Para plantearnos esta cuestión hemos de ser capaces de superar ciertos tabús que han derivado en un miedo exagerado a lo nuclear. El símbolo que todavía algunos recordamos es aquella pegatina (pacifista y ecologista) de finales de la década de los 70 con un sol sonriente y el lema «¿Nucleares? No, gracias». En el imaginario se contraponía el mundo atómico de la guerra fría con la promesa solar como fuente segura, pacífica e inagotable de energía. El remate fueron tres accidentes nucleares: Harrisburg (1979), Chernobyl (1986) y Fukushima (2011).

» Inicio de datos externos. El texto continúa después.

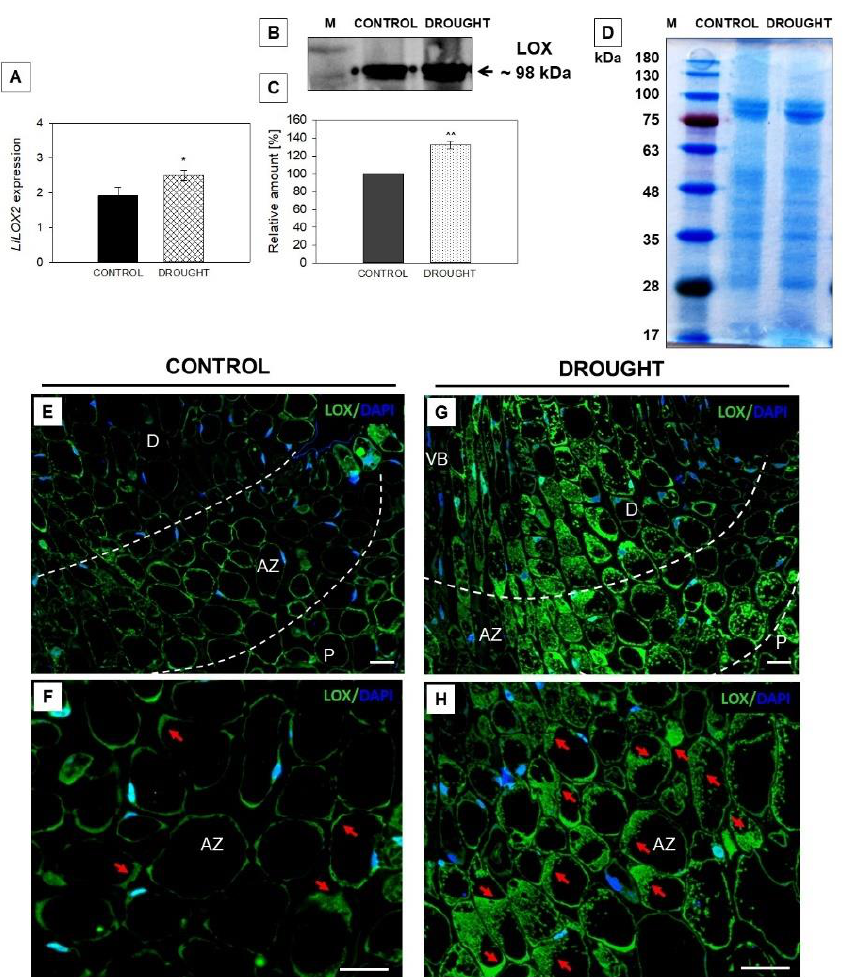
Figure 3. Lipoxygenase (LOX) is regulated by drought in the flower abscission zone (AZ) of Lupinus luteus . Analyses were carried out on flower AZs collected from 48 day-old lupines cultivated under drought (25% water holding capacity, WHC) or control (70% WHC) conditions. See Material and Methods for the details. Plant tissues were used for the expression analysis of LlLOX2 ( A ). Asterix indicates a significant difference with * p < 0.05. The isoform of LOX of ~98 kDa was obtained on the nitrocellulose membrane in the Western blot reaction with an anti-LOX antibody ( B ). A band was scanned and quantitative densitometric analysis was made ( C , 100% was set for the control). ^^ p < 0.01 indicates a significant difference. SDS-PAGE electrophoresis gel stained with Coomassie Brilliant Blue ( D ). Sizes of molecular mass marker (M) are shown in kDa. Immunodetection of LOX in the flower’ AZ of control ( E , F ) and drought-stressed ( G , H ) plants. Green fluorescence indicates LOX accumulation (marked by red arrows), while blue labeling corresponds to nuclei stained with DAPI. AZ area is marked by white dotted lines. Images F and H are magnified regions of AZ from control and stressed tissues. Abbreviations: AZ—abscission zone; D—distal region of AZ; P—proximal region of AZ; VB—vascular bundle. Bars = 40 µM.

Pero han sido casos realmente excepcionales. El primero fue debido a un error humano que no se ha vuelto a repetir en Occidente porque obligó a muchos cambios. El segundo, a la combinación de un mal diseño del reactor, a la falta de un recinto de contención, y a una cadena de despropósitos en el marco de un régimen soviético en descomposición, sin agencia de seguridad independiente. Finalmente, Fukushima nada tiene que ver con lo anterior. La central japonesa se construyó en una zona sísmica y hubo un tsunami. Pero el material radioactivo no salió al exterior porque había vasija y se activaron todos los protocolos. Junto a estos tres graves accidentes, hay en la actualidad 442 centrales nucleares que funcionan correctamente y suministran el 11% de la energía mundial.

En España, la nuclear representa casi una cuarta parte de la energía que consumimos. Es barata y no emite CO2. A veces en televisión cuando se habla del calentamiento global aparecen imágenes de las torres de refrigeración de las nucleares cuando, en realidad, solo liberan vapor de agua y no contaminan. Según el panel sobre cambio climático (IPCC), el nivel de sus emisiones, teniendo en cuenta todo el ciclo de vida, es tan bajo como la energía eólica y menor que la fotovoltaica o la hidroeléctrica. Y, sin embargo, las nucleares siguen socialmente denostadas y se ha establecido un consenso para su paulatino cierre cuando las contaminantes son las centrales de carbón, gas natural o fuel-oil, que además hacen que el precio de la luz se multiplique.

En el primer semestre de este año se ha logrado que la mitad de la energía consumida en nuestro país sea de origen renovable, lo cual está muy bien. Pero todo tiene sus límites y necesitamos energía que no emita CO2 para cubrir la demanda sin pagarla a precio de oro. La nuclear es sin duda una aliada en una lucha contra el cambio climático, y es absurdo que vayamos cerrando centrales cuando deberíamos construir nuevas. A sus residuos no hay que tenerles tanto miedo porque ni se producen en grandes cantidades y además se almacenan con absoluta seguridad. Y en el horizonte hay las centrales de cuarta generación, sin residuos. Así pues, ¿Nucleares? Sí, gracias.